From the text on medication safety for seniors, extract verbatim the portion that begins at the words "You should also" and stops after the words "any reactions early.".

READING PASSAGE:
....
Medicine Tips for Seniors
- Chris Woolston and Beth Witrogen McLeod
- Posted March 11, 2013
What special risks do medications pose for seniors?
As people grow older, needing a prescription medicine is almost as inevitable as gray hair and reading glasses. Two-thirds of all seniors take at least one medication each day, and 25 percent take three or more. Many seniors owe their lives -- or at least their lifestyles -- to medications, but the remedies can also carry serious risks.
As a senior, you're especially vulnerable to the effects of prescription drugs. Not only do people in your age group take more drugs than any other group, you're also more sensitive to the effects of medication. Each year, in fact, more than 9 million Americans suffer side effects or have a negative reaction to medication. Fortunately, a few simple steps can help you take the danger out of your drugs.
How can I find out about possible dangers from my medication?
The first step to staying safe is understanding the risks. Read the warning labels on all over-the-counter medications, and ask your doctor about the side effects of all your prescriptions. You should know that two common medications, the sedative diazepam (Valium) and the painkiller propoxyphene (Darvon), are considered by many experts to be inappropriate for people over 65. If your doctor suggests such a medication, ask him or her for an alternative.
You should also ask your doctor if your medications can interact with each other. Drug interactions are a serious concern for seniors; according to the Council on Family Health, almost 40 percent of all drug reactions reported each year involve people over 60. A study by the Centers for Disease Control and Prevention showed that one-third of emergency room visits for side effects from medicine among those 65 or older are due to three drugs: insulin, warfarin (a blood thinner), and digoxin ( a heart medicine). Talk to your doctor about how to take your medicines safely and how to detect any reactions early.
Also, make sure your doctor knows about every prescription and nonprescription drug you are taking, including herbal remedies and nutritional supplements -- and even your daily multivitamin.
How can I take my medications safely?
Follow your doctor's directions exactly. This sounds pretty basic, but as reported in American Family Physician, 21 to 55 percent of all older adults fail to take their medications, or take them at the wrong times or in the wrong amounts. Make sure you understand how and when to take all your medications. Have your physician write down the directions, if necessary, to be sure you will remember them.
....
DATASET ENTRIES:
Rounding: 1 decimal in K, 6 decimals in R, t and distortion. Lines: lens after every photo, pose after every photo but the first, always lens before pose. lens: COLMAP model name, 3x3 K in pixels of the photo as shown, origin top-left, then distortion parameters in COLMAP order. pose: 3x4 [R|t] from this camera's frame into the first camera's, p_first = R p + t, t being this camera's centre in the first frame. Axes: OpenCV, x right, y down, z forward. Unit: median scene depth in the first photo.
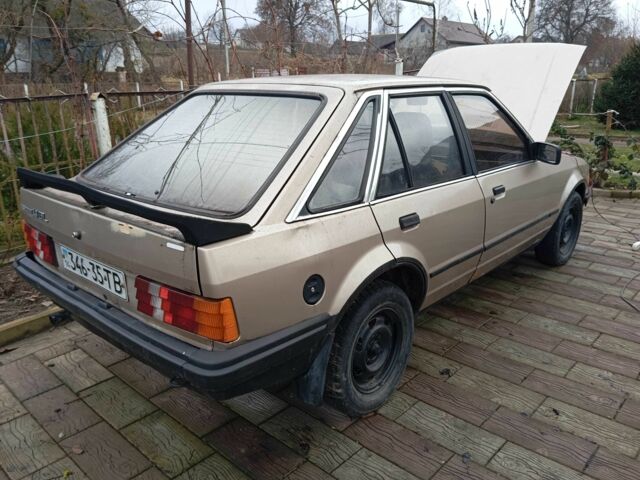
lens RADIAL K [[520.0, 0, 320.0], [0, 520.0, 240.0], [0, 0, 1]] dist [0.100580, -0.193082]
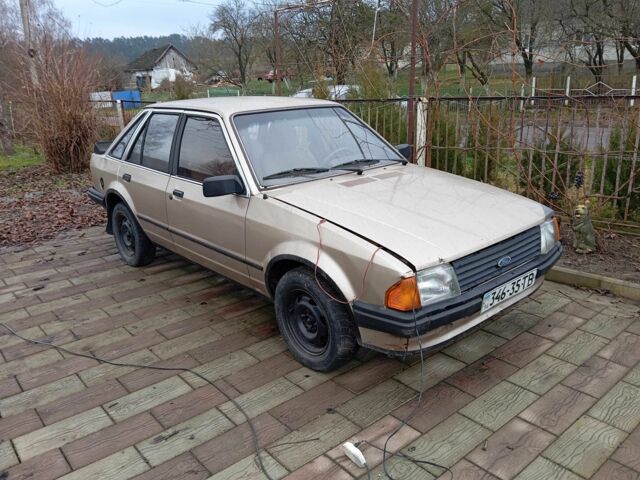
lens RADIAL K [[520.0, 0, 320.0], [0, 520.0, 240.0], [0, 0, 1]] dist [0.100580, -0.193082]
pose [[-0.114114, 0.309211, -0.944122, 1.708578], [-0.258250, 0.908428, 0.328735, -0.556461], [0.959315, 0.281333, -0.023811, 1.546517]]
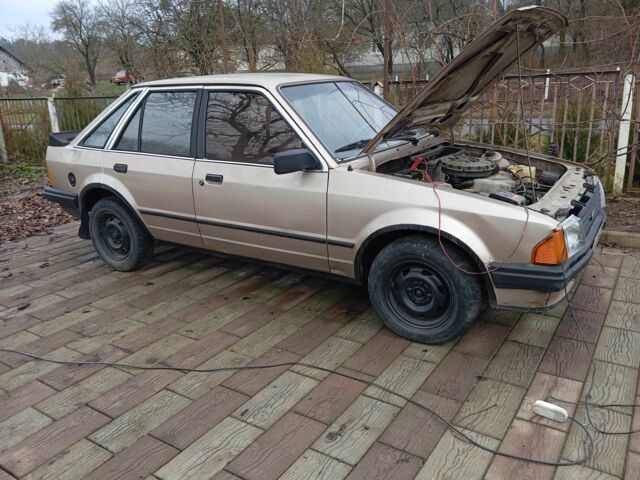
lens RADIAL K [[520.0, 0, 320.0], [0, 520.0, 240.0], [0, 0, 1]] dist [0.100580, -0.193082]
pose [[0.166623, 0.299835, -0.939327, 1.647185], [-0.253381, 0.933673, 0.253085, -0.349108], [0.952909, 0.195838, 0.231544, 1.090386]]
....
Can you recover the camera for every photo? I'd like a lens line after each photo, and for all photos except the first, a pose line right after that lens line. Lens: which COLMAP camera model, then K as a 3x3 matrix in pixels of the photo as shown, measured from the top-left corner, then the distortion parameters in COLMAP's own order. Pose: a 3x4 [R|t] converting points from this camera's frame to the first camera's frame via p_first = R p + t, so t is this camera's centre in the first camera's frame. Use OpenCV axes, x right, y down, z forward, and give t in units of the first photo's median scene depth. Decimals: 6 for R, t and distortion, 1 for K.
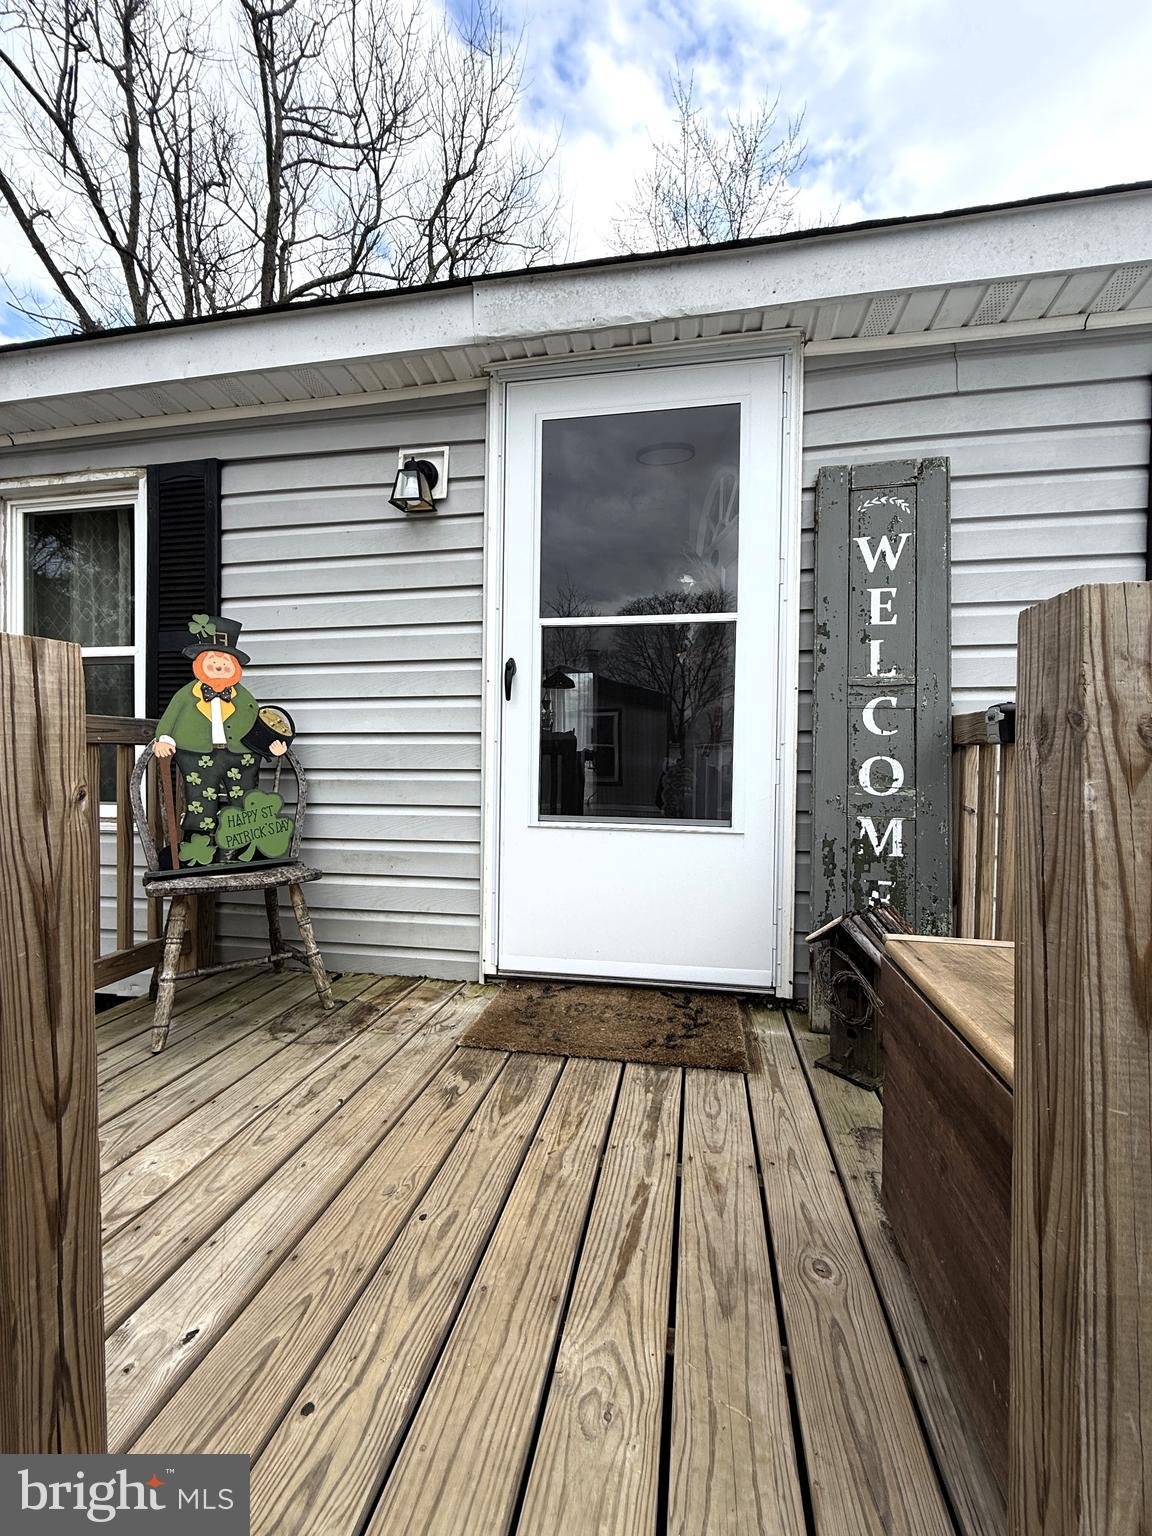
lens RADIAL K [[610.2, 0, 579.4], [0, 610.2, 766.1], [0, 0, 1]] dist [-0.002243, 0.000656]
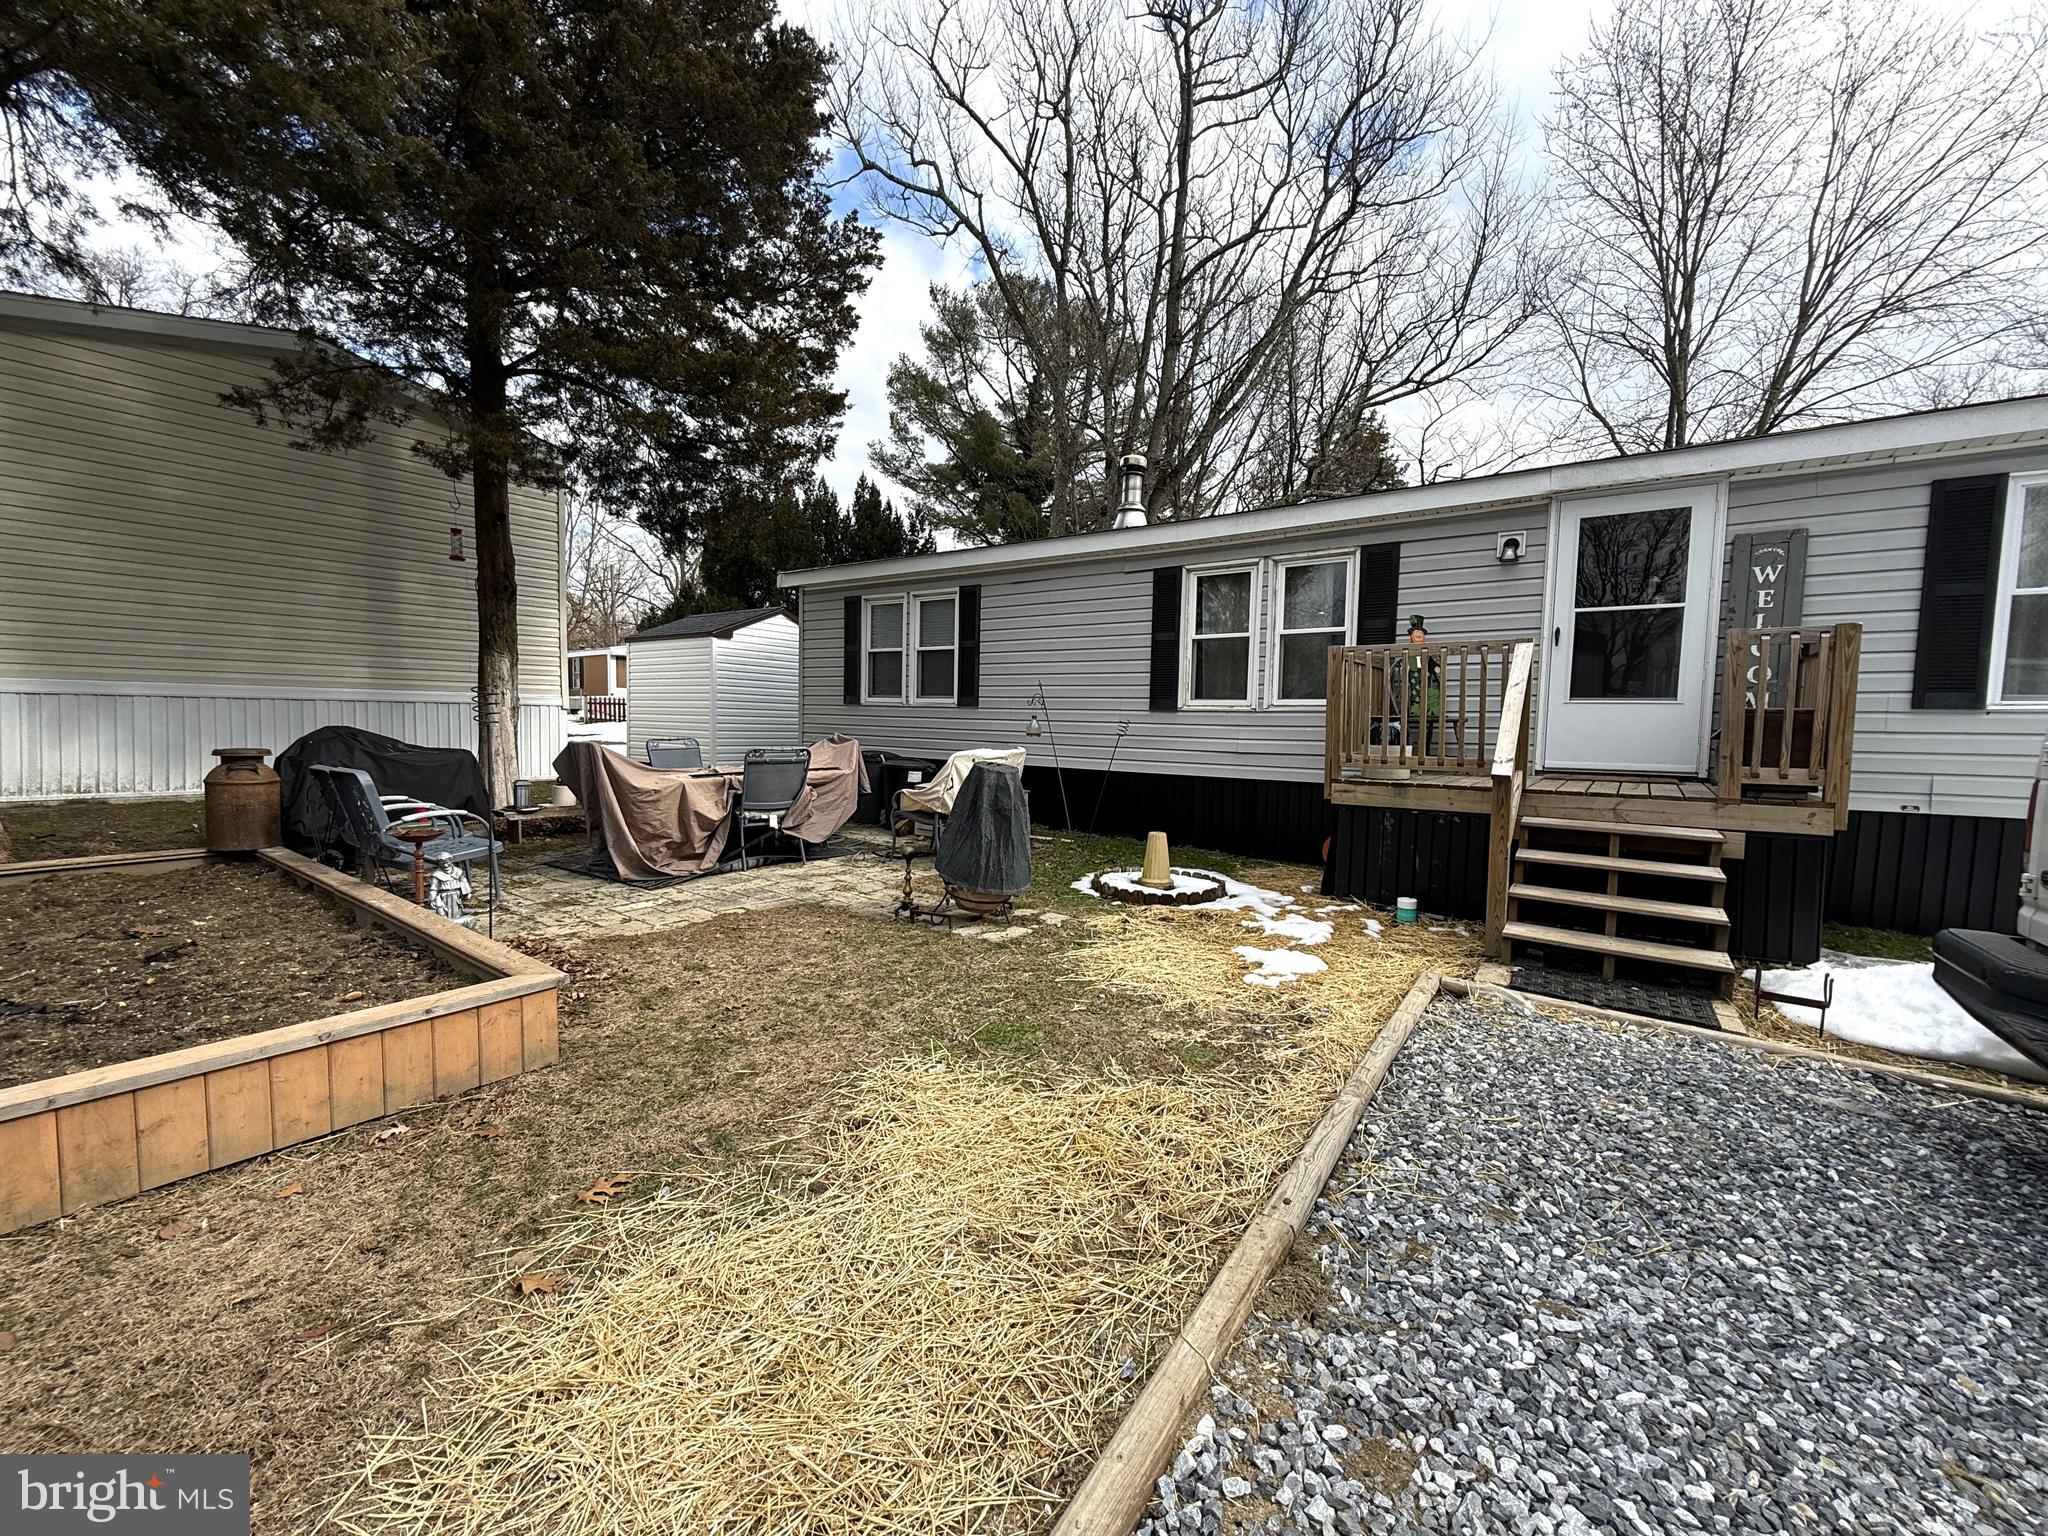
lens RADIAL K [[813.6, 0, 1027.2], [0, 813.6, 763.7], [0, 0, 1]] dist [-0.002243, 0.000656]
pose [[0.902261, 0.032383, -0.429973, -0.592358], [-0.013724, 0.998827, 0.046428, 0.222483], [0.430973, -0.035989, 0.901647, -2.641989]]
....
RESPONSE TO THE EXERCISE:
You should also ask your doctor if your medications can interact with each other. Drug interactions are a serious concern for seniors; according to the Council on Family Health, almost 40 percent of all drug reactions reported each year involve people over 60. A study by the Centers for Disease Control and Prevention showed that one-third of emergency room visits for side effects from medicine among those 65 or older are due to three drugs: insulin, warfarin (a blood thinner), and digoxin ( a heart medicine). Talk to your doctor about how to take your medicines safely and how to detect any reactions early.